The lateral or outside of the knee can hurt for many reasons. The most commonly cited would be a meniscus tear, a cartilage problem, or a lateral collateral ligament issue. Taking those one by one, the meniscus has recently found to be commonly torn in patients without pain, so we need to take meniscus tears with a big grain of salt now (or at least confirm they acre likely causing pain before just assuming they are causing pain). A cartilage problem would mean injury or degeneration of cartilage on the end of the lateral femur or the tibia. Finally, the lateral collateral ligament is the duct tape on the side of the knee that helps to keep it stable, so an injury there can mean chronic pain and knee instability. Today’s patient case report doesn’t have pain related to any of these three and a good example of how MRI’s can both hurt and help diagnosis. This 60 some year old gentleman had years of lateral knee pain when he entered into one of our research studies. His other knee had a stem cell injection into a frayed and torn menscus and this not only helped to restructure the mensicus, but also got rid of much of the bone brusing that was caused by the bad meniscus. However, the knee that’s the subject of this case report didn’t respond. Our initial focus of stem cell therapy was the medial meniscus, which looked horrible on exam.However, he continued to tell us that most of his pain was lateral (where his MRI looked great). So we looked closer.
The 3.0 T coronal MRI fat saturation sequence above shows a really bad medial meniscus off on the left, but the patient only has a mild ache on that side. The lateral meniscus on the right side of the image may have some subtle signal changes, but no convincing tears or problems and he is without significant arthritis on that side. He’s also not tender over that lateral joint line. So what’s causing his lateral pain? If we look closer, we see this (picture below):
Notice the bright area in the darker bone in the blown up image (in the dashed white circle). This is swelling in the bone at the lateral tibia, just above where the fibula attaches. Turns out this is exactly where he’s tender, just at the bony origin of the ligaments that hold the fibula to the tibia. On the second round of injections, we focused here, with almost complete resolution of his pain.

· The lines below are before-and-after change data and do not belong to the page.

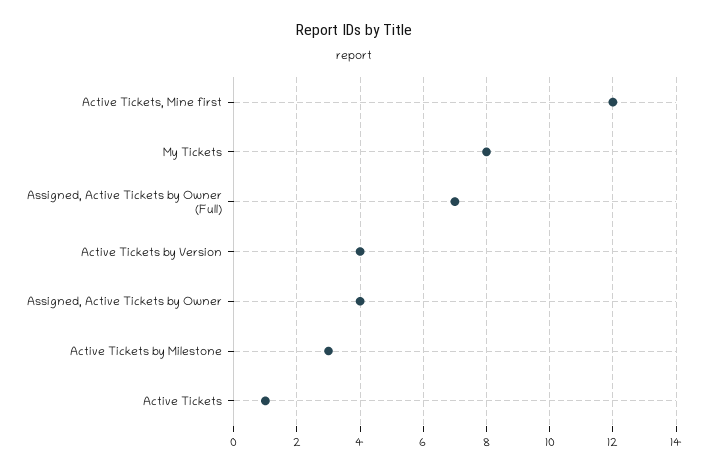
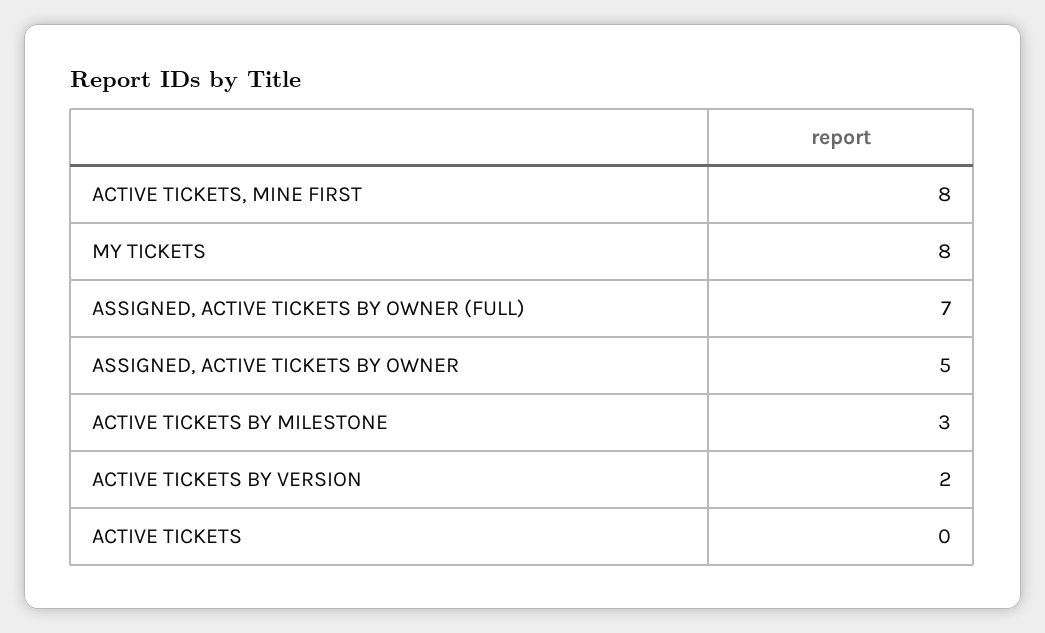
  {
-   "Active Tickets, Mine first": 12,
+   "Active Tickets, Mine first": 8,
    "My Tickets": 8,
    "Assigned, Active Tickets by Owner (Full)": 7,
-   "Active Tickets by Version": 4,
+   "Active Tickets by Version": 2,
-   "Assigned, Active Tickets by Owner": 4,
+   "Assigned, Active Tickets by Owner": 5,
    "Active Tickets by Milestone": 3,
-   "Active Tickets": 1
+   "Active Tickets": 0
  }

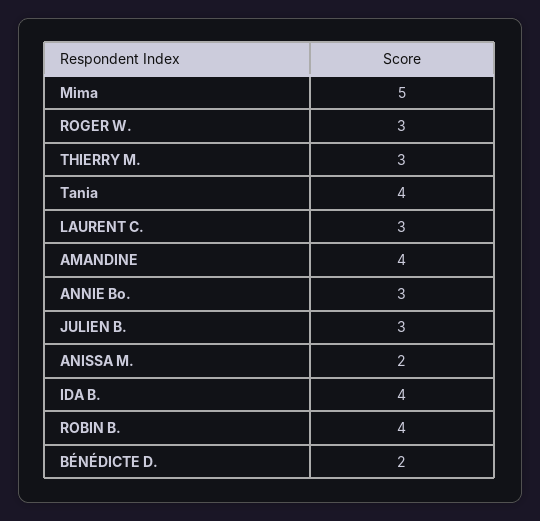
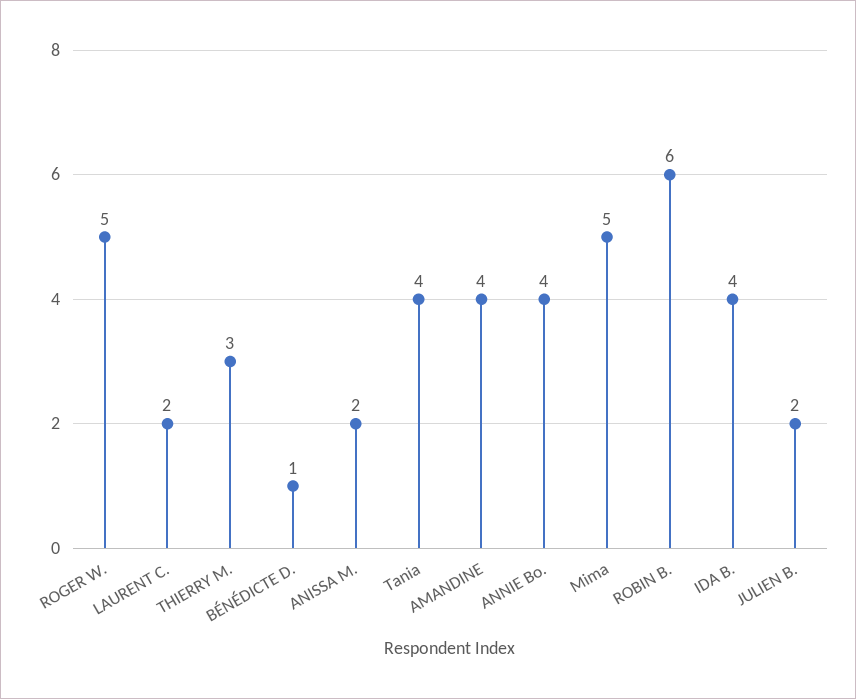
  {
    "Mima": 5,
-   "ROGER W.": 3,
+   "ROGER W.": 5,
    "THIERRY M.": 3,
    "Tania": 4,
-   "LAURENT C.": 3,
+   "LAURENT C.": 2,
    "AMANDINE": 4,
-   "ANNIE Bo.": 3,
+   "ANNIE Bo.": 4,
-   "JULIEN B.": 3,
+   "JULIEN B.": 2,
    "ANISSA M.": 2,
    "IDA B.": 4,
-   "ROBIN B.": 4,
+   "ROBIN B.": 6,
-   "BÉNÉDICTE D.": 2
+   "BÉNÉDICTE D.": 1
  }

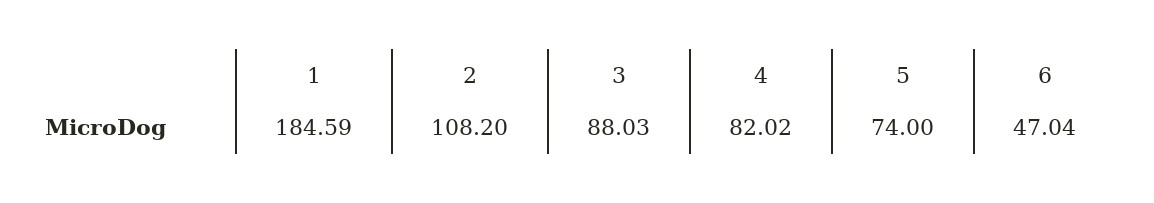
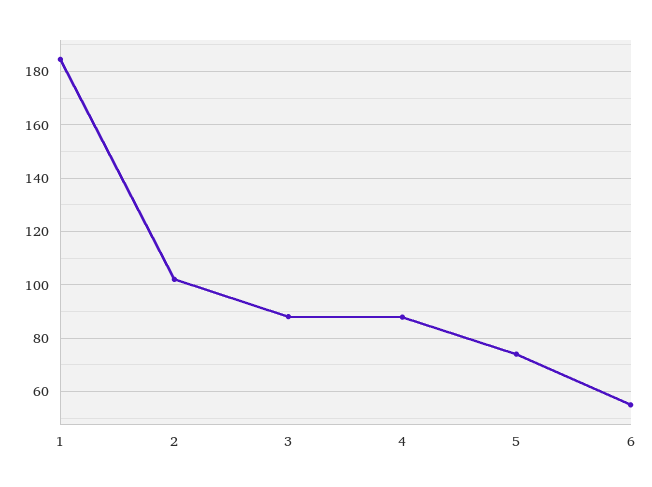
  {
    "1": 184.59,
-   "2": 108.2,
+   "2": 102.5,
    "3": 88.03,
-   "4": 82.02,
+   "4": 87.5,
    "5": 74,
-   "6": 47.04
+   "6": 55
  }

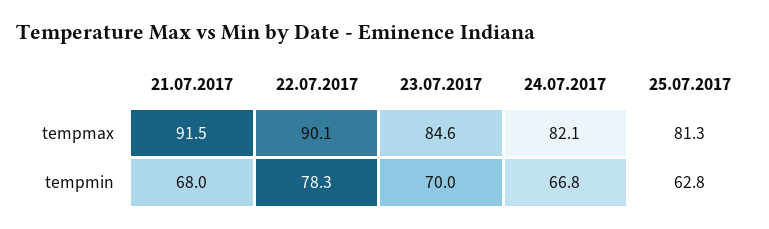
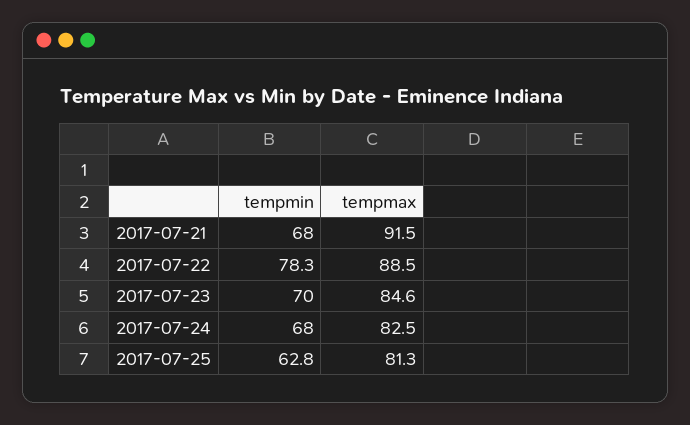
  {
    "21.07.2017": {
      "tempmax": 91.5,
      "tempmin": 68
    },
    "22.07.2017": {
-     "tempmax": 90.1,
+     "tempmax": 88.5,
      "tempmin": 78.3
    },
    "23.07.2017": {
      "tempmax": 84.6,
      "tempmin": 70
    },
    "24.07.2017": {
-     "tempmax": 82.1,
+     "tempmax": 82.5,
-     "tempmin": 66.8
+     "tempmin": 68
    },
    "25.07.2017": {
      "tempmax": 81.3,
      "tempmin": 62.8
    }
  }

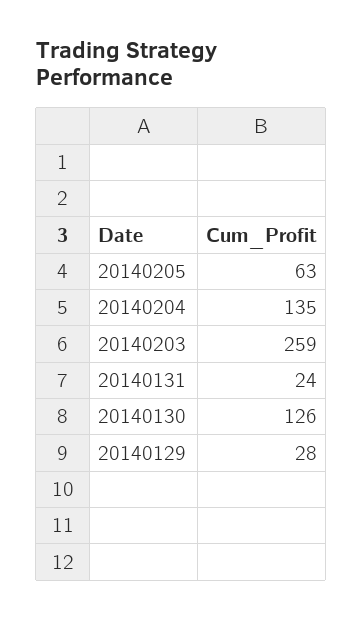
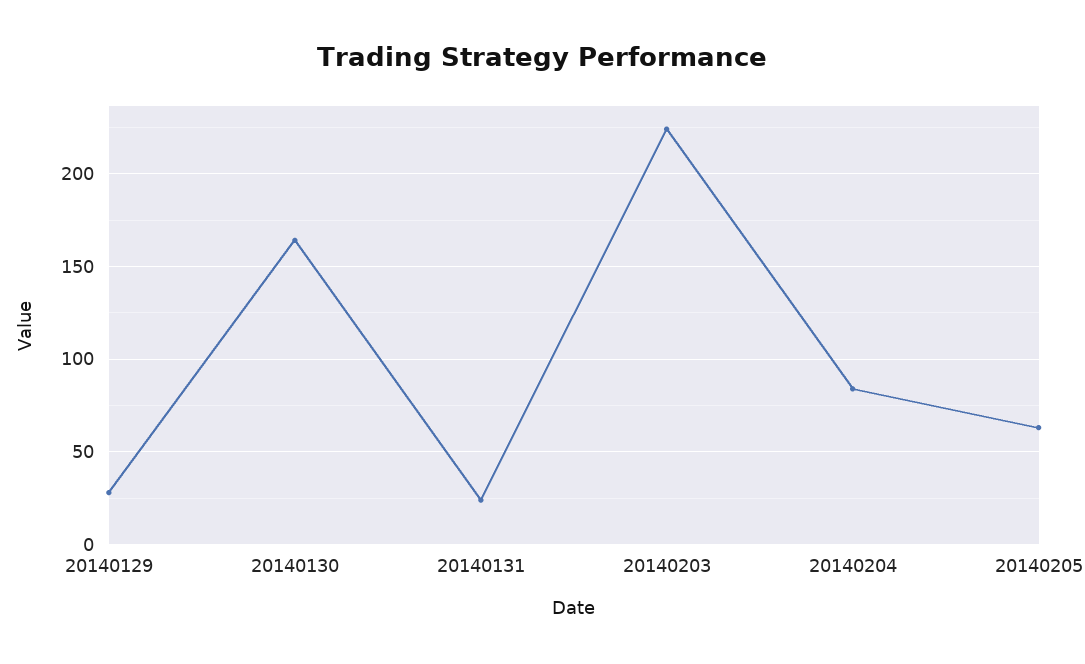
  {
    "20140205": 63,
-   "20140204": 135,
+   "20140204": 85,
-   "20140203": 259,
+   "20140203": 225,
    "20140131": 24,
-   "20140130": 126,
+   "20140130": 165,
    "20140129": 28
  }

I think this case brings up an important issue. As discussed in other posts, meniscus pathology is common in patients without pain, so we need to take all meniscus findings with a grain of salt (great compilation of studies commented on in the NY times at this link). Studies have shown no difference in the amount of meniscus tears seen on MRI in patients with and without knee pain. However, that doesn’t mean MRI is useless, it just needs to be combined with some common sense and the other MRI (my regional investigator or physical exam). We’ve seen this lateral fibular head pain in many patients, often linked into issues with the lateral collateral ligament and iliotibial band.
In summary, operating solely on MRI findings is not a good idea. On the other hand, in our experience these fat saturation sequences can often help sort through multiple issues seen on knee MRI, to find the one that the best candidate for the pain generator. We’ve seen knees with cartilage problems and associated swelling in the bone on fat sat images, while other issues in the same knee have no associated increased signal (and aren’t tender on exam). So in conclusion, always trust exam first, MRI is for correlation only. Or as a old friend told me once, “If you listen to the patient he or she will always tell you what’s wrong, if you listen to the patient long enough, he or she will tell you how to treat it…”
This patient was treated with the Regenexx-C (cultured stem cell injections).